Honestly, and teacher's pet problem apart, some q jumps are really good apart from the q, and judging jumps is normally counting bullets and deductions, not throwing numbers thought to be appropriate to a given call. Some jumps are actually very good apart from the lack of rotation and gkelly's suggestion seems very interesting. I have in mind a combination which was < (both jumps) after the rules, and would be q under Mathman's preferences, which received no call and got 4s from all judges albeit lacking one of the essential bullets (normally it caps the GOE at 3), but apart of this lack of rotation, it was a really good combination. A q would have been -2, but starting from 4, not from 3 as a cap isn't a starting point, so with a full rotation he'd have deserved +3, with a q he'd had deserved +2 (now there's a further call when both jumps are q in a combination), with a < call the sanction would have been pretty harsh with the reduced base value and all.
 
I do feel like the microscopic focus on jump rotations now does detract from the overall impression of the singles and pairs programs. As a fan and viewer, I am hyper focused on it as a result. Yes, absolutely, precision in this sport matters, and under-rotations should definitely be pointed out during commentary and penalized by the tech and judging panels. I’ve come to the point of who really cares though on jumps that are nicely landed on the quarter. I feel as long as the skater landed on the quarter and still had flow on the jump landing and it was clean otherwise, then the jump shouldn’t receive -GOE or a point deduction. Giving that jump base value and even a 0 or +1 in GOE would not bother me.
 
Though it has to be said that protocols can be read in very many ways :-D My reading of Rinka & Alysa was that Rinka won the tech side thanks to her 3A and Alysa the PCS. The q & < calls on the combos meant relatively little - especially as Alysa's < earned slightly more points than Rinka's q.

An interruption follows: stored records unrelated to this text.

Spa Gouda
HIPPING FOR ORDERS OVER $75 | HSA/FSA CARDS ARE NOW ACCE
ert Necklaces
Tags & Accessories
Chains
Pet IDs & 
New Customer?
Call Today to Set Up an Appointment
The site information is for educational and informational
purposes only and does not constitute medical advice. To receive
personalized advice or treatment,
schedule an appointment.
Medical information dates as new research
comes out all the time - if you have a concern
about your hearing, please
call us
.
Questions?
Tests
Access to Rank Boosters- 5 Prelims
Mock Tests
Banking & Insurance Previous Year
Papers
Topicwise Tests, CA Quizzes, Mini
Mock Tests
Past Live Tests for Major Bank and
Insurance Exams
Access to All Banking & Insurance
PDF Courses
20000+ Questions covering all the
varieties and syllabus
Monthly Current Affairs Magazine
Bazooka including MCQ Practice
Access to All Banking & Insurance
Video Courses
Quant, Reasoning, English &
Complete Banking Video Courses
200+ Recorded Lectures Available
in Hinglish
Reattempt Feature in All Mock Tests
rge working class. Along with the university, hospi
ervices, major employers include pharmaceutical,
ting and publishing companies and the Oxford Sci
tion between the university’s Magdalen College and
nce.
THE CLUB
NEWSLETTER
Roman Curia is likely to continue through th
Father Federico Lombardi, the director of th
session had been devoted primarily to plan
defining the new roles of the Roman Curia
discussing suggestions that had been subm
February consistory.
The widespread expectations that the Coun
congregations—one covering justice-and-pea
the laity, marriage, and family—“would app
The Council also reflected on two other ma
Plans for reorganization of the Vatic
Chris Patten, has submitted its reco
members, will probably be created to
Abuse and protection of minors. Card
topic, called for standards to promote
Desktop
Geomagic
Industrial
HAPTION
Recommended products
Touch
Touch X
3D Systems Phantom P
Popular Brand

Oh...yeah...I didn't notice the triple Axel. Well, that's it, then. A triple Axel and clean program, that's the ball game.
 
How about if we get accurate measurements of jump rotation as soon as the technology is reliable and affordable, with appropriate penalties for small, medium, and major levels of underrotation, and ALSO get more opportunities for skaters to earn enough points in other areas so that a better skater can still win over a better jumper, depending how much better each skater is at their individual strengths.

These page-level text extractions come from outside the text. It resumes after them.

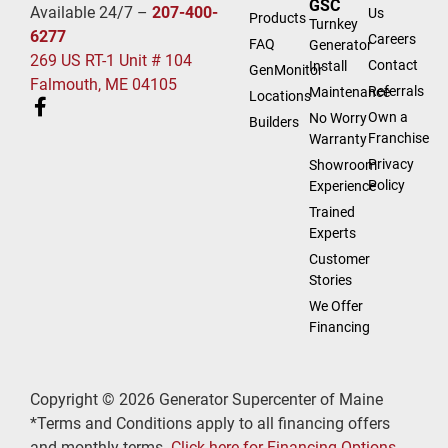
GSC
Available 24/7 –
207-400-
Us
Products
Turnkey
6277
Careers
FAQ
Generator
269 US RT-1 Unit # 104
Contact
Install
GenMonitor
Falmouth, ME 04105
Referrals
Maintenance
Locations
Own a
No Worry
Builders
Franchise
Warranty
Privacy
Showroom
Policy
Experience
Trained
Experts
Customer
Stories
We Offer
Financing
Copyright © 2026 Generator Supercenter of Maine
*Terms and Conditions apply to all financing offers
and monthly terms.
Click here for Financing Options
.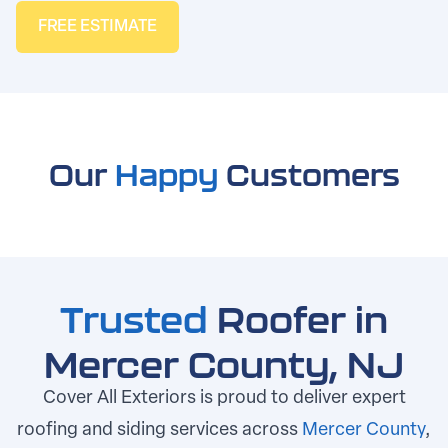
FREE ESTIMATE
Our
Happy
Customers
Trusted
Roofer in
Mercer County, NJ
Cover All Exteriors is proud to deliver expert
roofing and siding services across
Mercer County
,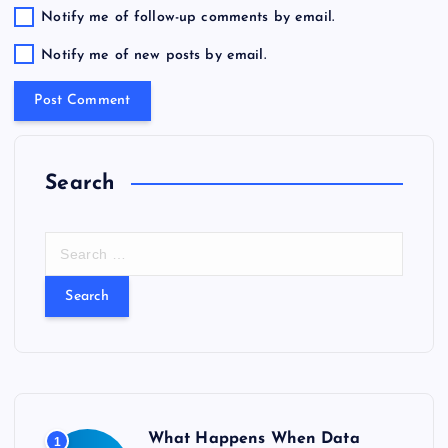
Notify me of follow-up comments by email.
Notify me of new posts by email.
Search
S
e
a
r
c
h
f
o
r
What Happens When Data
1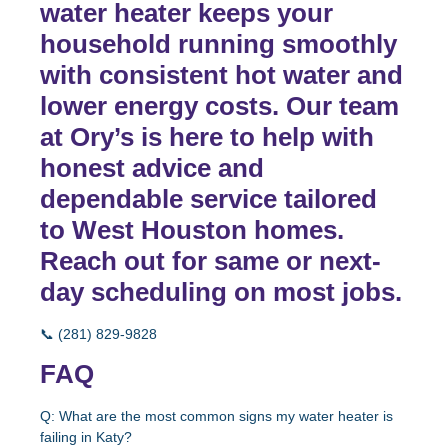
water heater keeps your
household running smoothly
with consistent hot water and
lower energy costs. Our team
at Ory’s is here to help with
honest advice and
dependable service tailored
to West Houston homes.
Reach out for same or next-
day scheduling on most jobs.
📞
(281) 829-9828
FAQ
Q: What are the most common signs my water heater is
failing in Katy?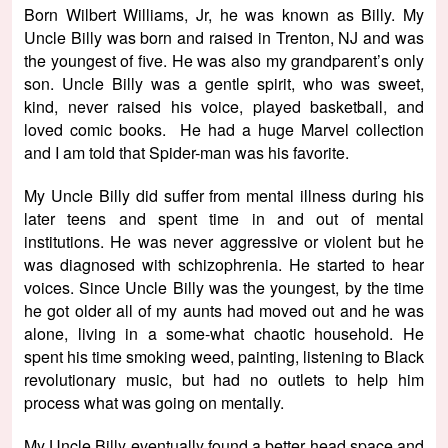
Born Wilbert Williams, Jr, he was known as Billy. My
Uncle Billy was born and raised in Trenton, NJ and was
the youngest of five. He was also my grandparent’s only
son. Uncle Billy was a gentle spirit, who was sweet,
kind, never raised his voice, played basketball, and
loved comic books. He had a huge Marvel collection
and I am told that Spider-man was his favorite.
My Uncle Billy did suffer from mental illness during his
later teens and spent time in and out of mental
institutions. He was never aggressive or violent but he
was diagnosed with schizophrenia. He started to hear
voices. Since Uncle Billy was the youngest, by the time
he got older all of my aunts had moved out and he was
alone, living in a some-what chaotic household. He
spent his time smoking weed, painting, listening to Black
revolutionary music, but had no outlets to help him
process what was going on mentally.
My Uncle Billy eventually found a better head space and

I think that the ISU is sympathetic to this goal but has not shown much imagination as to how to go about achieving it. Tinkering with reducing the number of jumping passes or introducing a choreo step or spiral sequence has not had much effect.

The most painless step would be simply to increase the PCSs factors across the board -- but that would invite more indignation about biased and subjective 6.0-type judging, and we are back to square one. In the men's free skate at Skate America Shaidorov did 4 quads including a quad Lutz and a quad flip. His 4 quads featured two falls, 2 URs, two unclear edges and a q. He got negative GOE on all of them except the Lutz. In PCSs he was 5th behind Aymos, Brown, Grassl, and Tomoko. Shaidorov won.